(RAW DATA)

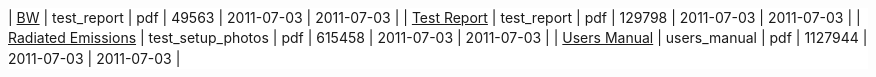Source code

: | [BW](ZNK3012-A/e36025fdf7f227bd0085c84e5495d6df/1494171.pdf) | test_report | pdf | 49563 | 2011-07-03 | 2011-07-03 |
| [Test Report](ZNK3012-A/e36025fdf7f227bd0085c84e5495d6df/1494180.pdf) | test_report | pdf | 129798 | 2011-07-03 | 2011-07-03 |
| [Radiated Emissions](ZNK3012-A/e36025fdf7f227bd0085c84e5495d6df/1494179.pdf) | test_setup_photos | pdf | 615458 | 2011-07-03 | 2011-07-03 |
| [Users Manual](ZNK3012-A/e36025fdf7f227bd0085c84e5495d6df/1494178.pdf) | users_manual | pdf | 1127944 | 2011-07-03 | 2011-07-03 |
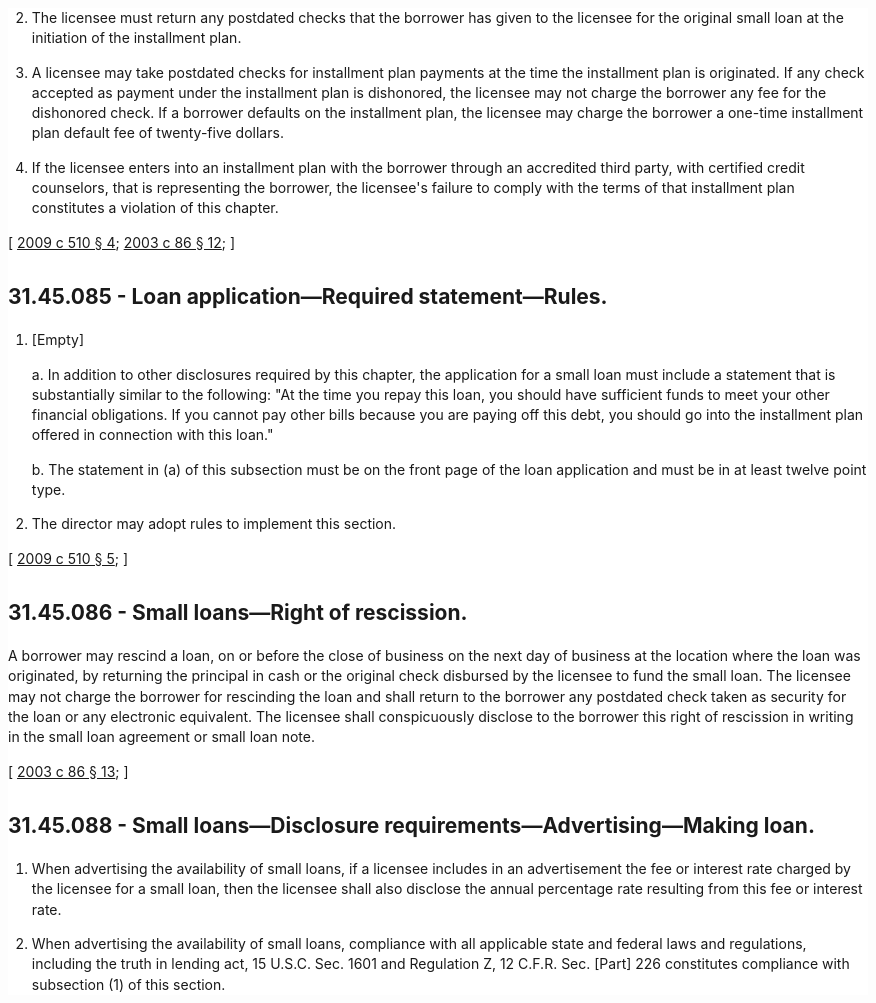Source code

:2. The licensee must return any postdated checks that the borrower has given to the licensee for the original small loan at the initiation of the installment plan.

3. A licensee may take postdated checks for installment plan payments at the time the installment plan is originated. If any check accepted as payment under the installment plan is dishonored, the licensee may not charge the borrower any fee for the dishonored check. If a borrower defaults on the installment plan, the licensee may charge the borrower a one-time installment plan default fee of twenty-five dollars.

4. If the licensee enters into an installment plan with the borrower through an accredited third party, with certified credit counselors, that is representing the borrower, the licensee's failure to comply with the terms of that installment plan constitutes a violation of this chapter.

\[ [2009 c 510 § 4](https://lawfilesext.leg.wa.gov/biennium/2009-10/Pdf/Bills/Session%20Laws/House/1709-S.SL.pdf?cite=2009%20c%20510%20§%204); [2003 c 86 § 12](https://lawfilesext.leg.wa.gov/biennium/2003-04/Pdf/Bills/Session%20Laws/Senate/5452-S.SL.pdf?cite=2003%20c%2086%20§%2012); \]

## 31.45.085 - Loan application—Required statement—Rules.
1. [Empty]

   a. In addition to other disclosures required by this chapter, the application for a small loan must include a statement that is substantially similar to the following: "At the time you repay this loan, you should have sufficient funds to meet your other financial obligations. If you cannot pay other bills because you are paying off this debt, you should go into the installment plan offered in connection with this loan."

   b. The statement in (a) of this subsection must be on the front page of the loan application and must be in at least twelve point type.

2. The director may adopt rules to implement this section.

\[ [2009 c 510 § 5](https://lawfilesext.leg.wa.gov/biennium/2009-10/Pdf/Bills/Session%20Laws/House/1709-S.SL.pdf?cite=2009%20c%20510%20§%205); \]

## 31.45.086 - Small loans—Right of rescission.
A borrower may rescind a loan, on or before the close of business on the next day of business at the location where the loan was originated, by returning the principal in cash or the original check disbursed by the licensee to fund the small loan. The licensee may not charge the borrower for rescinding the loan and shall return to the borrower any postdated check taken as security for the loan or any electronic equivalent. The licensee shall conspicuously disclose to the borrower this right of rescission in writing in the small loan agreement or small loan note.

\[ [2003 c 86 § 13](https://lawfilesext.leg.wa.gov/biennium/2003-04/Pdf/Bills/Session%20Laws/Senate/5452-S.SL.pdf?cite=2003%20c%2086%20§%2013); \]

## 31.45.088 - Small loans—Disclosure requirements—Advertising—Making loan.
1. When advertising the availability of small loans, if a licensee includes in an advertisement the fee or interest rate charged by the licensee for a small loan, then the licensee shall also disclose the annual percentage rate resulting from this fee or interest rate.

2. When advertising the availability of small loans, compliance with all applicable state and federal laws and regulations, including the truth in lending act, 15 U.S.C. Sec. 1601 and Regulation Z, 12 C.F.R. Sec. [Part] 226 constitutes compliance with subsection (1) of this section.
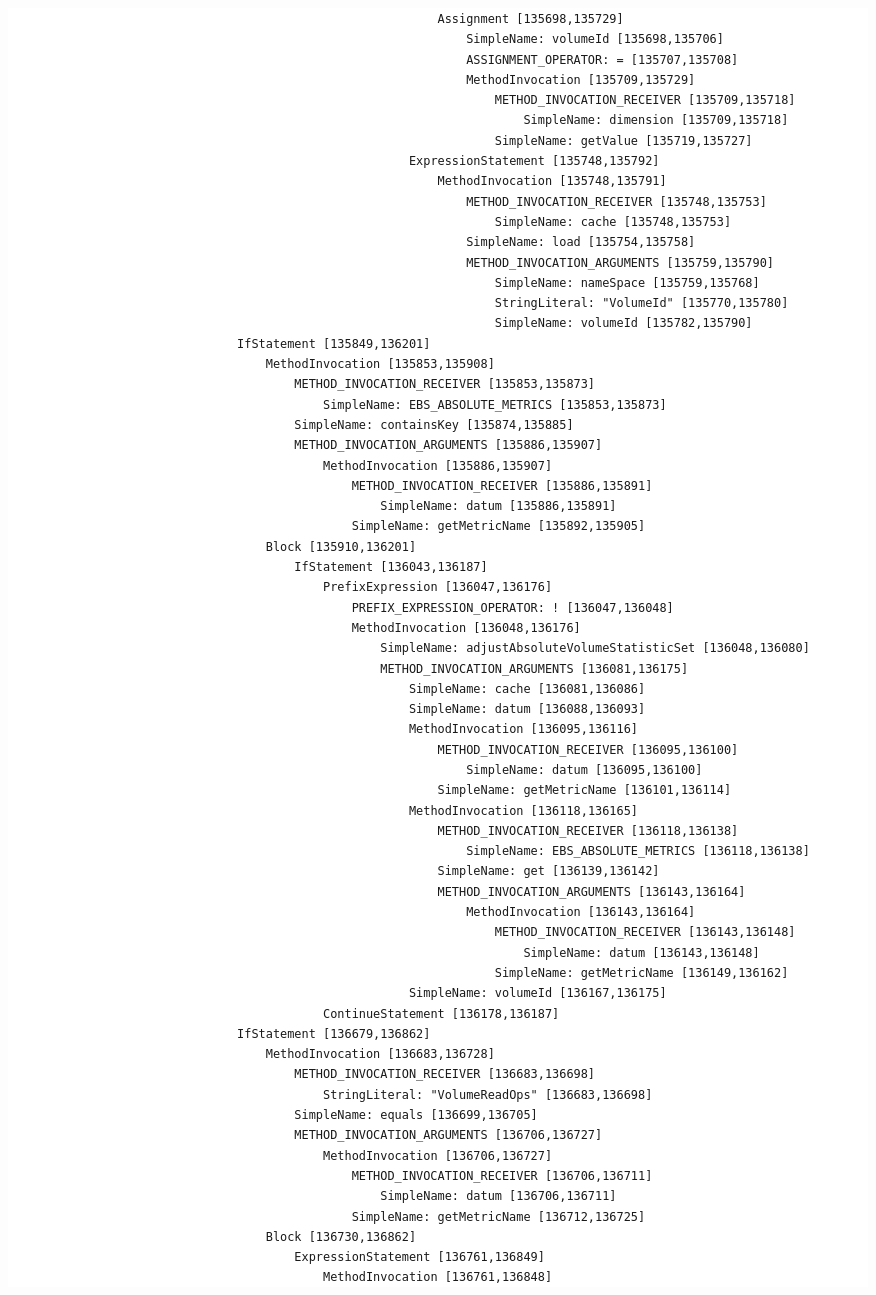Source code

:                                                                 Assignment [135698,135729]
                                                                    SimpleName: volumeId [135698,135706]
                                                                    ASSIGNMENT_OPERATOR: = [135707,135708]
                                                                    MethodInvocation [135709,135729]
                                                                        METHOD_INVOCATION_RECEIVER [135709,135718]
                                                                            SimpleName: dimension [135709,135718]
                                                                        SimpleName: getValue [135719,135727]
                                                            ExpressionStatement [135748,135792]
                                                                MethodInvocation [135748,135791]
                                                                    METHOD_INVOCATION_RECEIVER [135748,135753]
                                                                        SimpleName: cache [135748,135753]
                                                                    SimpleName: load [135754,135758]
                                                                    METHOD_INVOCATION_ARGUMENTS [135759,135790]
                                                                        SimpleName: nameSpace [135759,135768]
                                                                        StringLiteral: "VolumeId" [135770,135780]
                                                                        SimpleName: volumeId [135782,135790]
                                    IfStatement [135849,136201]
                                        MethodInvocation [135853,135908]
                                            METHOD_INVOCATION_RECEIVER [135853,135873]
                                                SimpleName: EBS_ABSOLUTE_METRICS [135853,135873]
                                            SimpleName: containsKey [135874,135885]
                                            METHOD_INVOCATION_ARGUMENTS [135886,135907]
                                                MethodInvocation [135886,135907]
                                                    METHOD_INVOCATION_RECEIVER [135886,135891]
                                                        SimpleName: datum [135886,135891]
                                                    SimpleName: getMetricName [135892,135905]
                                        Block [135910,136201]
                                            IfStatement [136043,136187]
                                                PrefixExpression [136047,136176]
                                                    PREFIX_EXPRESSION_OPERATOR: ! [136047,136048]
                                                    MethodInvocation [136048,136176]
                                                        SimpleName: adjustAbsoluteVolumeStatisticSet [136048,136080]
                                                        METHOD_INVOCATION_ARGUMENTS [136081,136175]
                                                            SimpleName: cache [136081,136086]
                                                            SimpleName: datum [136088,136093]
                                                            MethodInvocation [136095,136116]
                                                                METHOD_INVOCATION_RECEIVER [136095,136100]
                                                                    SimpleName: datum [136095,136100]
                                                                SimpleName: getMetricName [136101,136114]
                                                            MethodInvocation [136118,136165]
                                                                METHOD_INVOCATION_RECEIVER [136118,136138]
                                                                    SimpleName: EBS_ABSOLUTE_METRICS [136118,136138]
                                                                SimpleName: get [136139,136142]
                                                                METHOD_INVOCATION_ARGUMENTS [136143,136164]
                                                                    MethodInvocation [136143,136164]
                                                                        METHOD_INVOCATION_RECEIVER [136143,136148]
                                                                            SimpleName: datum [136143,136148]
                                                                        SimpleName: getMetricName [136149,136162]
                                                            SimpleName: volumeId [136167,136175]
                                                ContinueStatement [136178,136187]
                                    IfStatement [136679,136862]
                                        MethodInvocation [136683,136728]
                                            METHOD_INVOCATION_RECEIVER [136683,136698]
                                                StringLiteral: "VolumeReadOps" [136683,136698]
                                            SimpleName: equals [136699,136705]
                                            METHOD_INVOCATION_ARGUMENTS [136706,136727]
                                                MethodInvocation [136706,136727]
                                                    METHOD_INVOCATION_RECEIVER [136706,136711]
                                                        SimpleName: datum [136706,136711]
                                                    SimpleName: getMetricName [136712,136725]
                                        Block [136730,136862]
                                            ExpressionStatement [136761,136849]
                                                MethodInvocation [136761,136848]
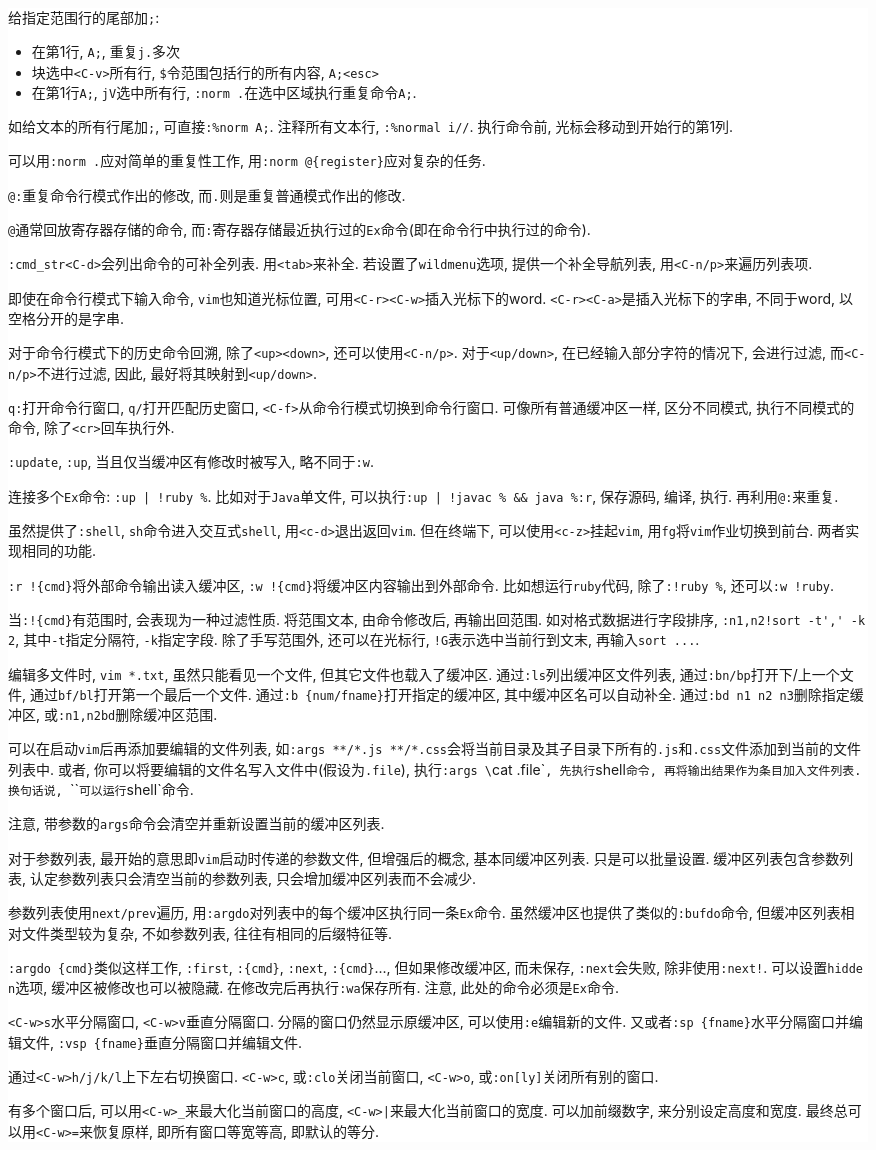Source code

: 给指定范围行的尾部加`;`:
* 在第1行, `A;`, 重复`j.`多次
* 块选中`<C-v>`所有行, `$`令范围包括行的所有内容, `A;<esc>`
* 在第1行`A;`, `jV`选中所有行, `:norm .`在选中区域执行重复命令`A;`.


如给文本的所有行尾加`;`, 可直接`:%norm A;`. 注释所有文本行, `:%normal i//`. 执行命令前, 光标会移动到开始行的第1列.

可以用`:norm .`应对简单的重复性工作, 用`:norm @{register}`应对复杂的任务.

`@:`重复命令行模式作出的修改, 而`.`则是重复普通模式作出的修改.

`@`通常回放寄存器存储的命令, 而`:`寄存器存储最近执行过的`Ex`命令(即在命令行中执行过的命令).

`:cmd_str<C-d>`会列出命令的可补全列表. 用`<tab>`来补全. 若设置了`wildmenu`选项, 提供一个补全导航列表, 用`<C-n/p>`来遍历列表项.

即使在命令行模式下输入命令, `vim`也知道光标位置, 可用`<C-r><C-w>`插入光标下的word. `<C-r><C-a>`是插入光标下的字串, 不同于word, 以` `空格分开的是字串.

对于命令行模式下的历史命令回溯, 除了`<up><down>`, 还可以使用`<C-n/p>`. 对于`<up/down>`, 在已经输入部分字符的情况下, 会进行过滤, 而`<C-n/p>`不进行过滤, 因此, 最好将其映射到`<up/down>`.

`q:`打开命令行窗口, `q/`打开匹配历史窗口, `<C-f>`从命令行模式切换到命令行窗口. 可像所有普通缓冲区一样, 区分不同模式, 执行不同模式的命令, 除了`<cr>`回车执行外.

`:update`, `:up`, 当且仅当缓冲区有修改时被写入, 略不同于`:w`.

连接多个`Ex`命令: `:up | !ruby %`. 比如对于`Java`单文件, 可以执行`:up | !javac % && java %:r`, 保存源码, 编译, 执行. 再利用`@:`来重复.

虽然提供了`:shell`, `sh`命令进入交互式`shell`, 用`<c-d>`退出返回`vim`. 但在终端下, 可以使用`<c-z>`挂起`vim`, 用`fg`将`vim`作业切换到前台. 两者实现相同的功能.

`:r !{cmd}`将外部命令输出读入缓冲区, `:w !{cmd}`将缓冲区内容输出到外部命令. 比如想运行`ruby`代码, 除了`:!ruby %`, 还可以`:w !ruby`.

当`:!{cmd}`有范围时, 会表现为一种过滤性质. 将范围文本, 由命令修改后, 再输出回范围. 如对格式数据进行字段排序, `:n1,n2!sort -t',' -k2`, 其中`-t`指定分隔符, `-k`指定字段. 除了手写范围外, 还可以在光标行, `!G`表示选中当前行到文末, 再输入`sort ...`.

编辑多文件时, `vim *.txt`, 虽然只能看见一个文件, 但其它文件也载入了缓冲区. 通过`:ls`列出缓冲区文件列表, 通过`:bn/bp`打开下/上一个文件, 通过`bf/bl`打开第一个最后一个文件. 通过`:b {num/fname}`打开指定的缓冲区, 其中缓冲区名可以自动补全. 通过`:bd n1 n2 n3`删除指定缓冲区, 或`:n1,n2bd`删除缓冲区范围. 

可以在启动`vim`后再添加要编辑的文件列表, 如`:args **/*.js **/*.css`会将当前目录及其子目录下所有的`.js`和`.css`文件添加到当前的文件列表中. 或者, 你可以将要编辑的文件名写入文件中(假设为`.file`), 执行`:args \`cat .file\``, 先执行`shell`命令, 再将输出结果作为条目加入文件列表. 换句话说, `\`\``可以运行`shell`命令.

注意, 带参数的`args`命令会清空并重新设置当前的缓冲区列表.

对于参数列表, 最开始的意思即`vim`启动时传递的参数文件, 但增强后的概念, 基本同缓冲区列表. 只是可以批量设置. 缓冲区列表包含参数列表, 认定参数列表只会清空当前的参数列表, 只会增加缓冲区列表而不会减少.

参数列表使用`next/prev`遍历, 用`:argdo`对列表中的每个缓冲区执行同一条`Ex`命令. 虽然缓冲区也提供了类似的`:bufdo`命令, 但缓冲区列表相对文件类型较为复杂, 不如参数列表, 往往有相同的后缀特征等.

`:argdo {cmd}`类似这样工作, `:first`, `:{cmd}`, `:next`, `:{cmd}`..., 但如果修改缓冲区, 而未保存, `:next`会失败, 除非使用`:next!`. 可以设置`hidden`选项, 缓冲区被修改也可以被隐藏. 在修改完后再执行`:wa`保存所有. 注意, 此处的命令必须是`Ex`命令.

`<C-w>s`水平分隔窗口, `<C-w>v`垂直分隔窗口. 分隔的窗口仍然显示原缓冲区, 可以使用`:e`编辑新的文件. 又或者`:sp {fname}`水平分隔窗口并编辑文件, `:vsp {fname}`垂直分隔窗口并编辑文件.

通过`<C-w>h/j/k/l`上下左右切换窗口. `<C-w>c`, 或`:clo`关闭当前窗口, `<C-w>o`, 或`:on[ly]`关闭所有别的窗口.

有多个窗口后, 可以用`<C-w>_`来最大化当前窗口的高度, `<C-w>|`来最大化当前窗口的宽度. 可以加前缀数字, 来分别设定高度和宽度. 最终总可以用`<C-w>=`来恢复原样, 即所有窗口等宽等高, 即默认的等分.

(End RAW DATA)

WORK REQUIRED -> Starting at the line above that contains "SimpleName: datum [136143,136148]", repeat each line exactly up to and including the line that contains "SimpleName: getMetricName [136149,136162]", and stop there.

YOUR RESPONSE ->
                                                                            SimpleName: datum [136143,136148]
                                                                        SimpleName: getMetricName [136149,136162]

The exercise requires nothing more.